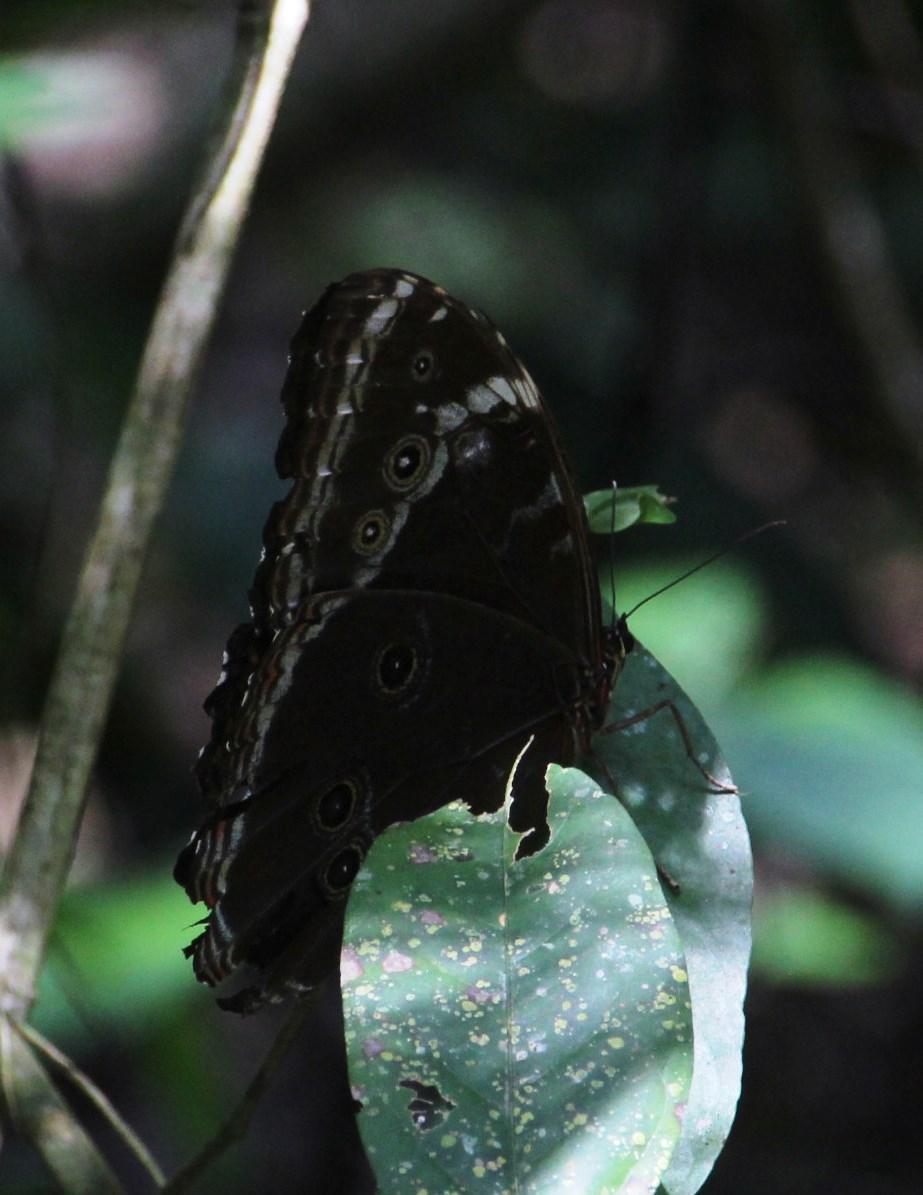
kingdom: Animalia
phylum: Arthropoda
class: Insecta
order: Lepidoptera
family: Nymphalidae
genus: Morpho
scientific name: Morpho helenor
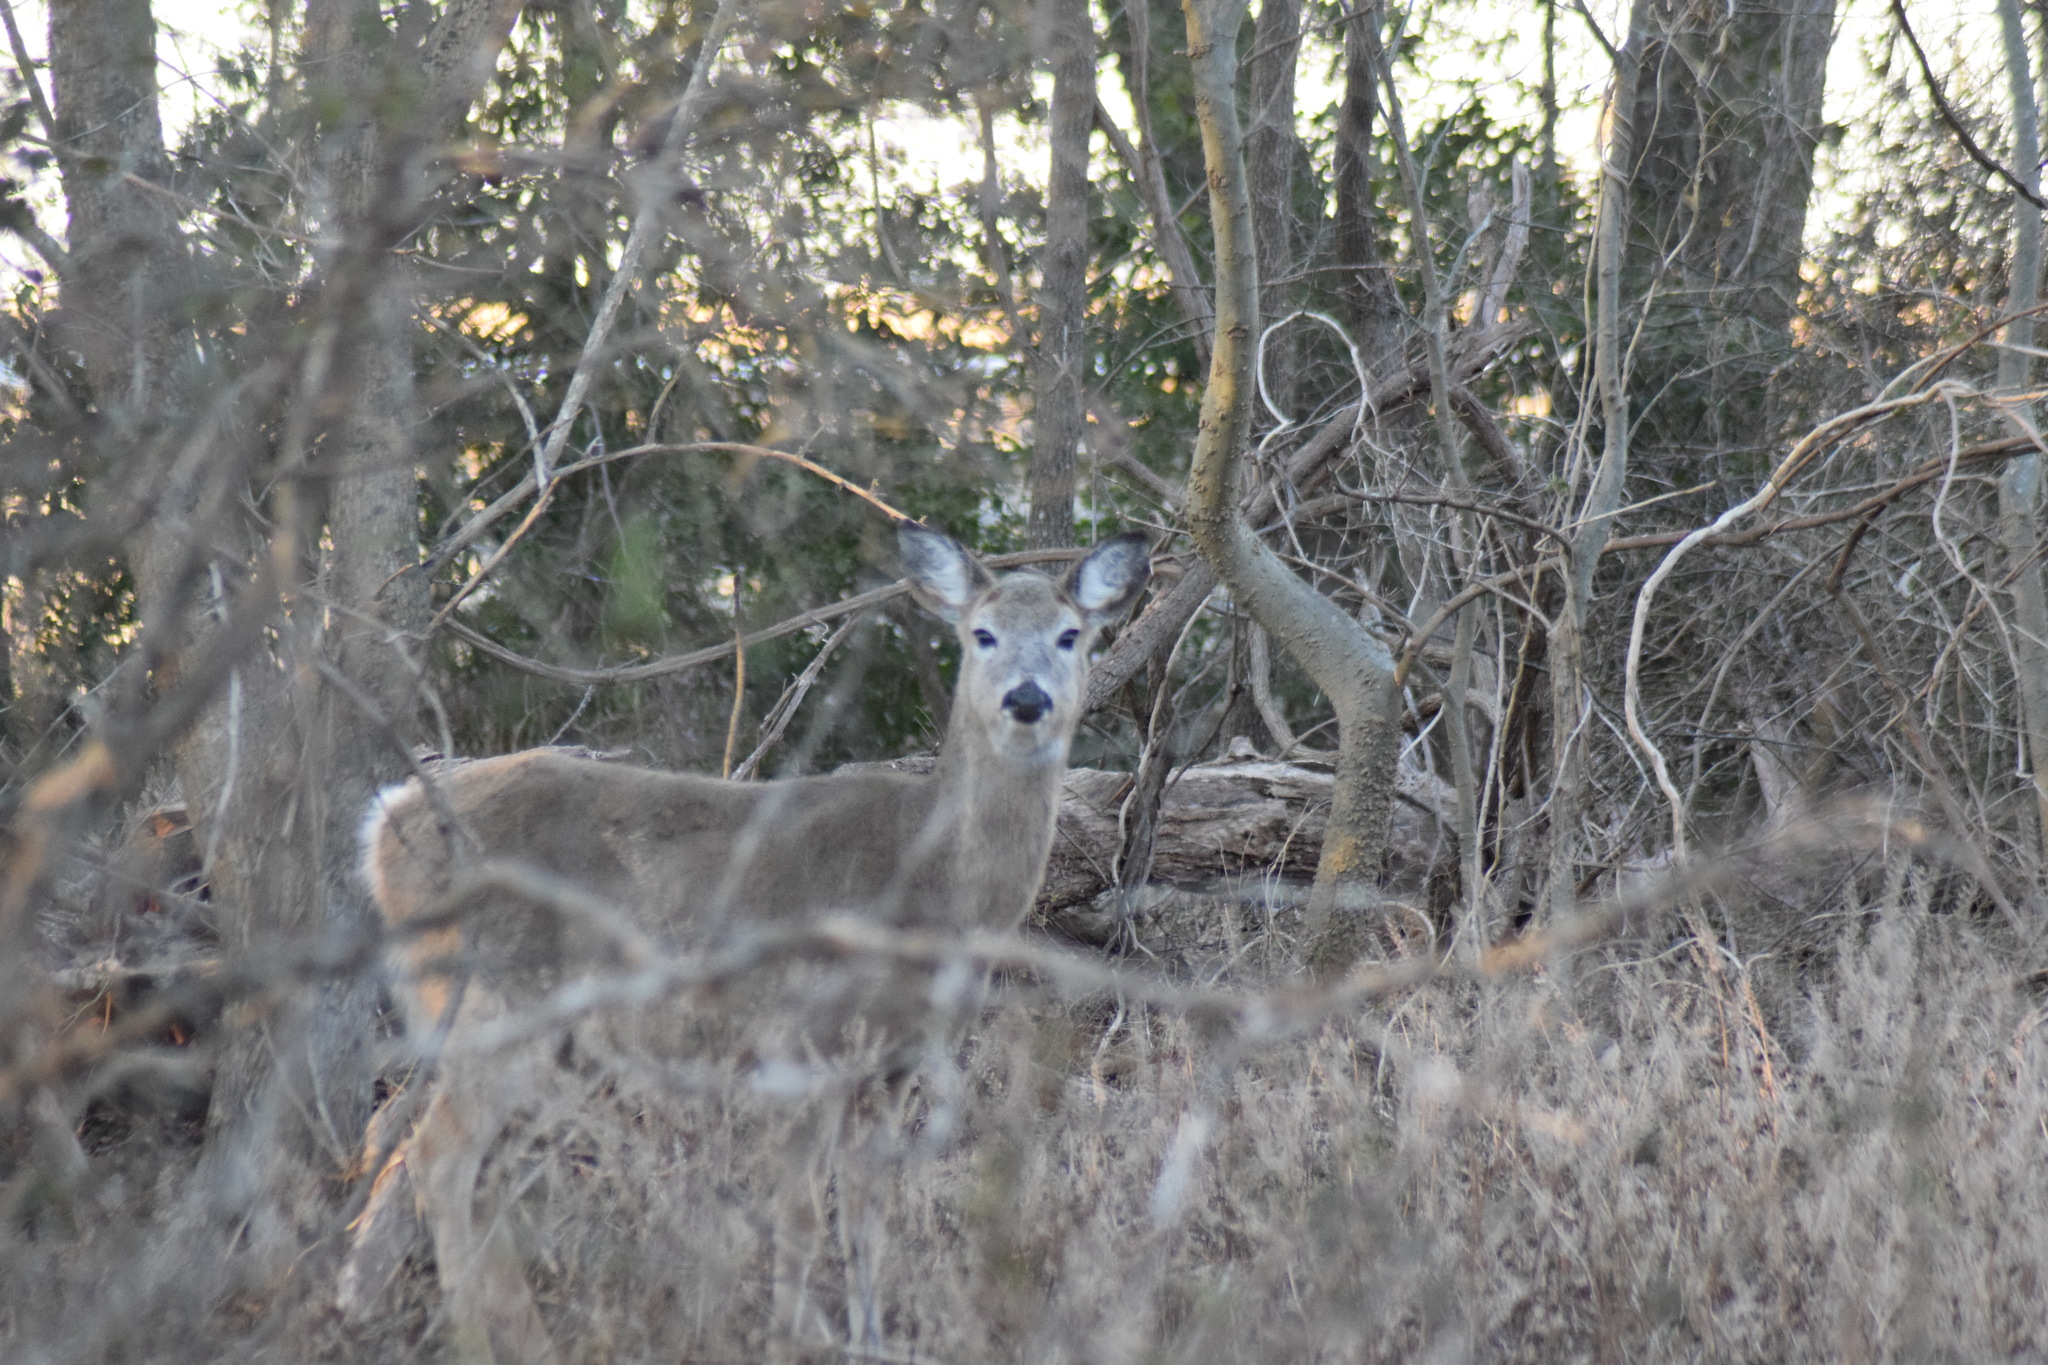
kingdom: Animalia
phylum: Chordata
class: Mammalia
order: Artiodactyla
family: Cervidae
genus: Odocoileus
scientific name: Odocoileus virginianus
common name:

**SET TASK**
Copy the lines for every item above, putting "binomial name" wherever "scientific name" appears and leaving all else unchanged. Omit the pictures.

**OUTPUT OF THE TASK**
kingdom: Animalia
phylum: Arthropoda
class: Insecta
order: Lepidoptera
family: Nymphalidae
genus: Morpho
binomial name: Morpho helenor
kingdom: Animalia
phylum: Chordata
class: Mammalia
order: Artiodactyla
family: Cervidae
genus: Odocoileus
binomial name: Odocoileus virginianus
common name:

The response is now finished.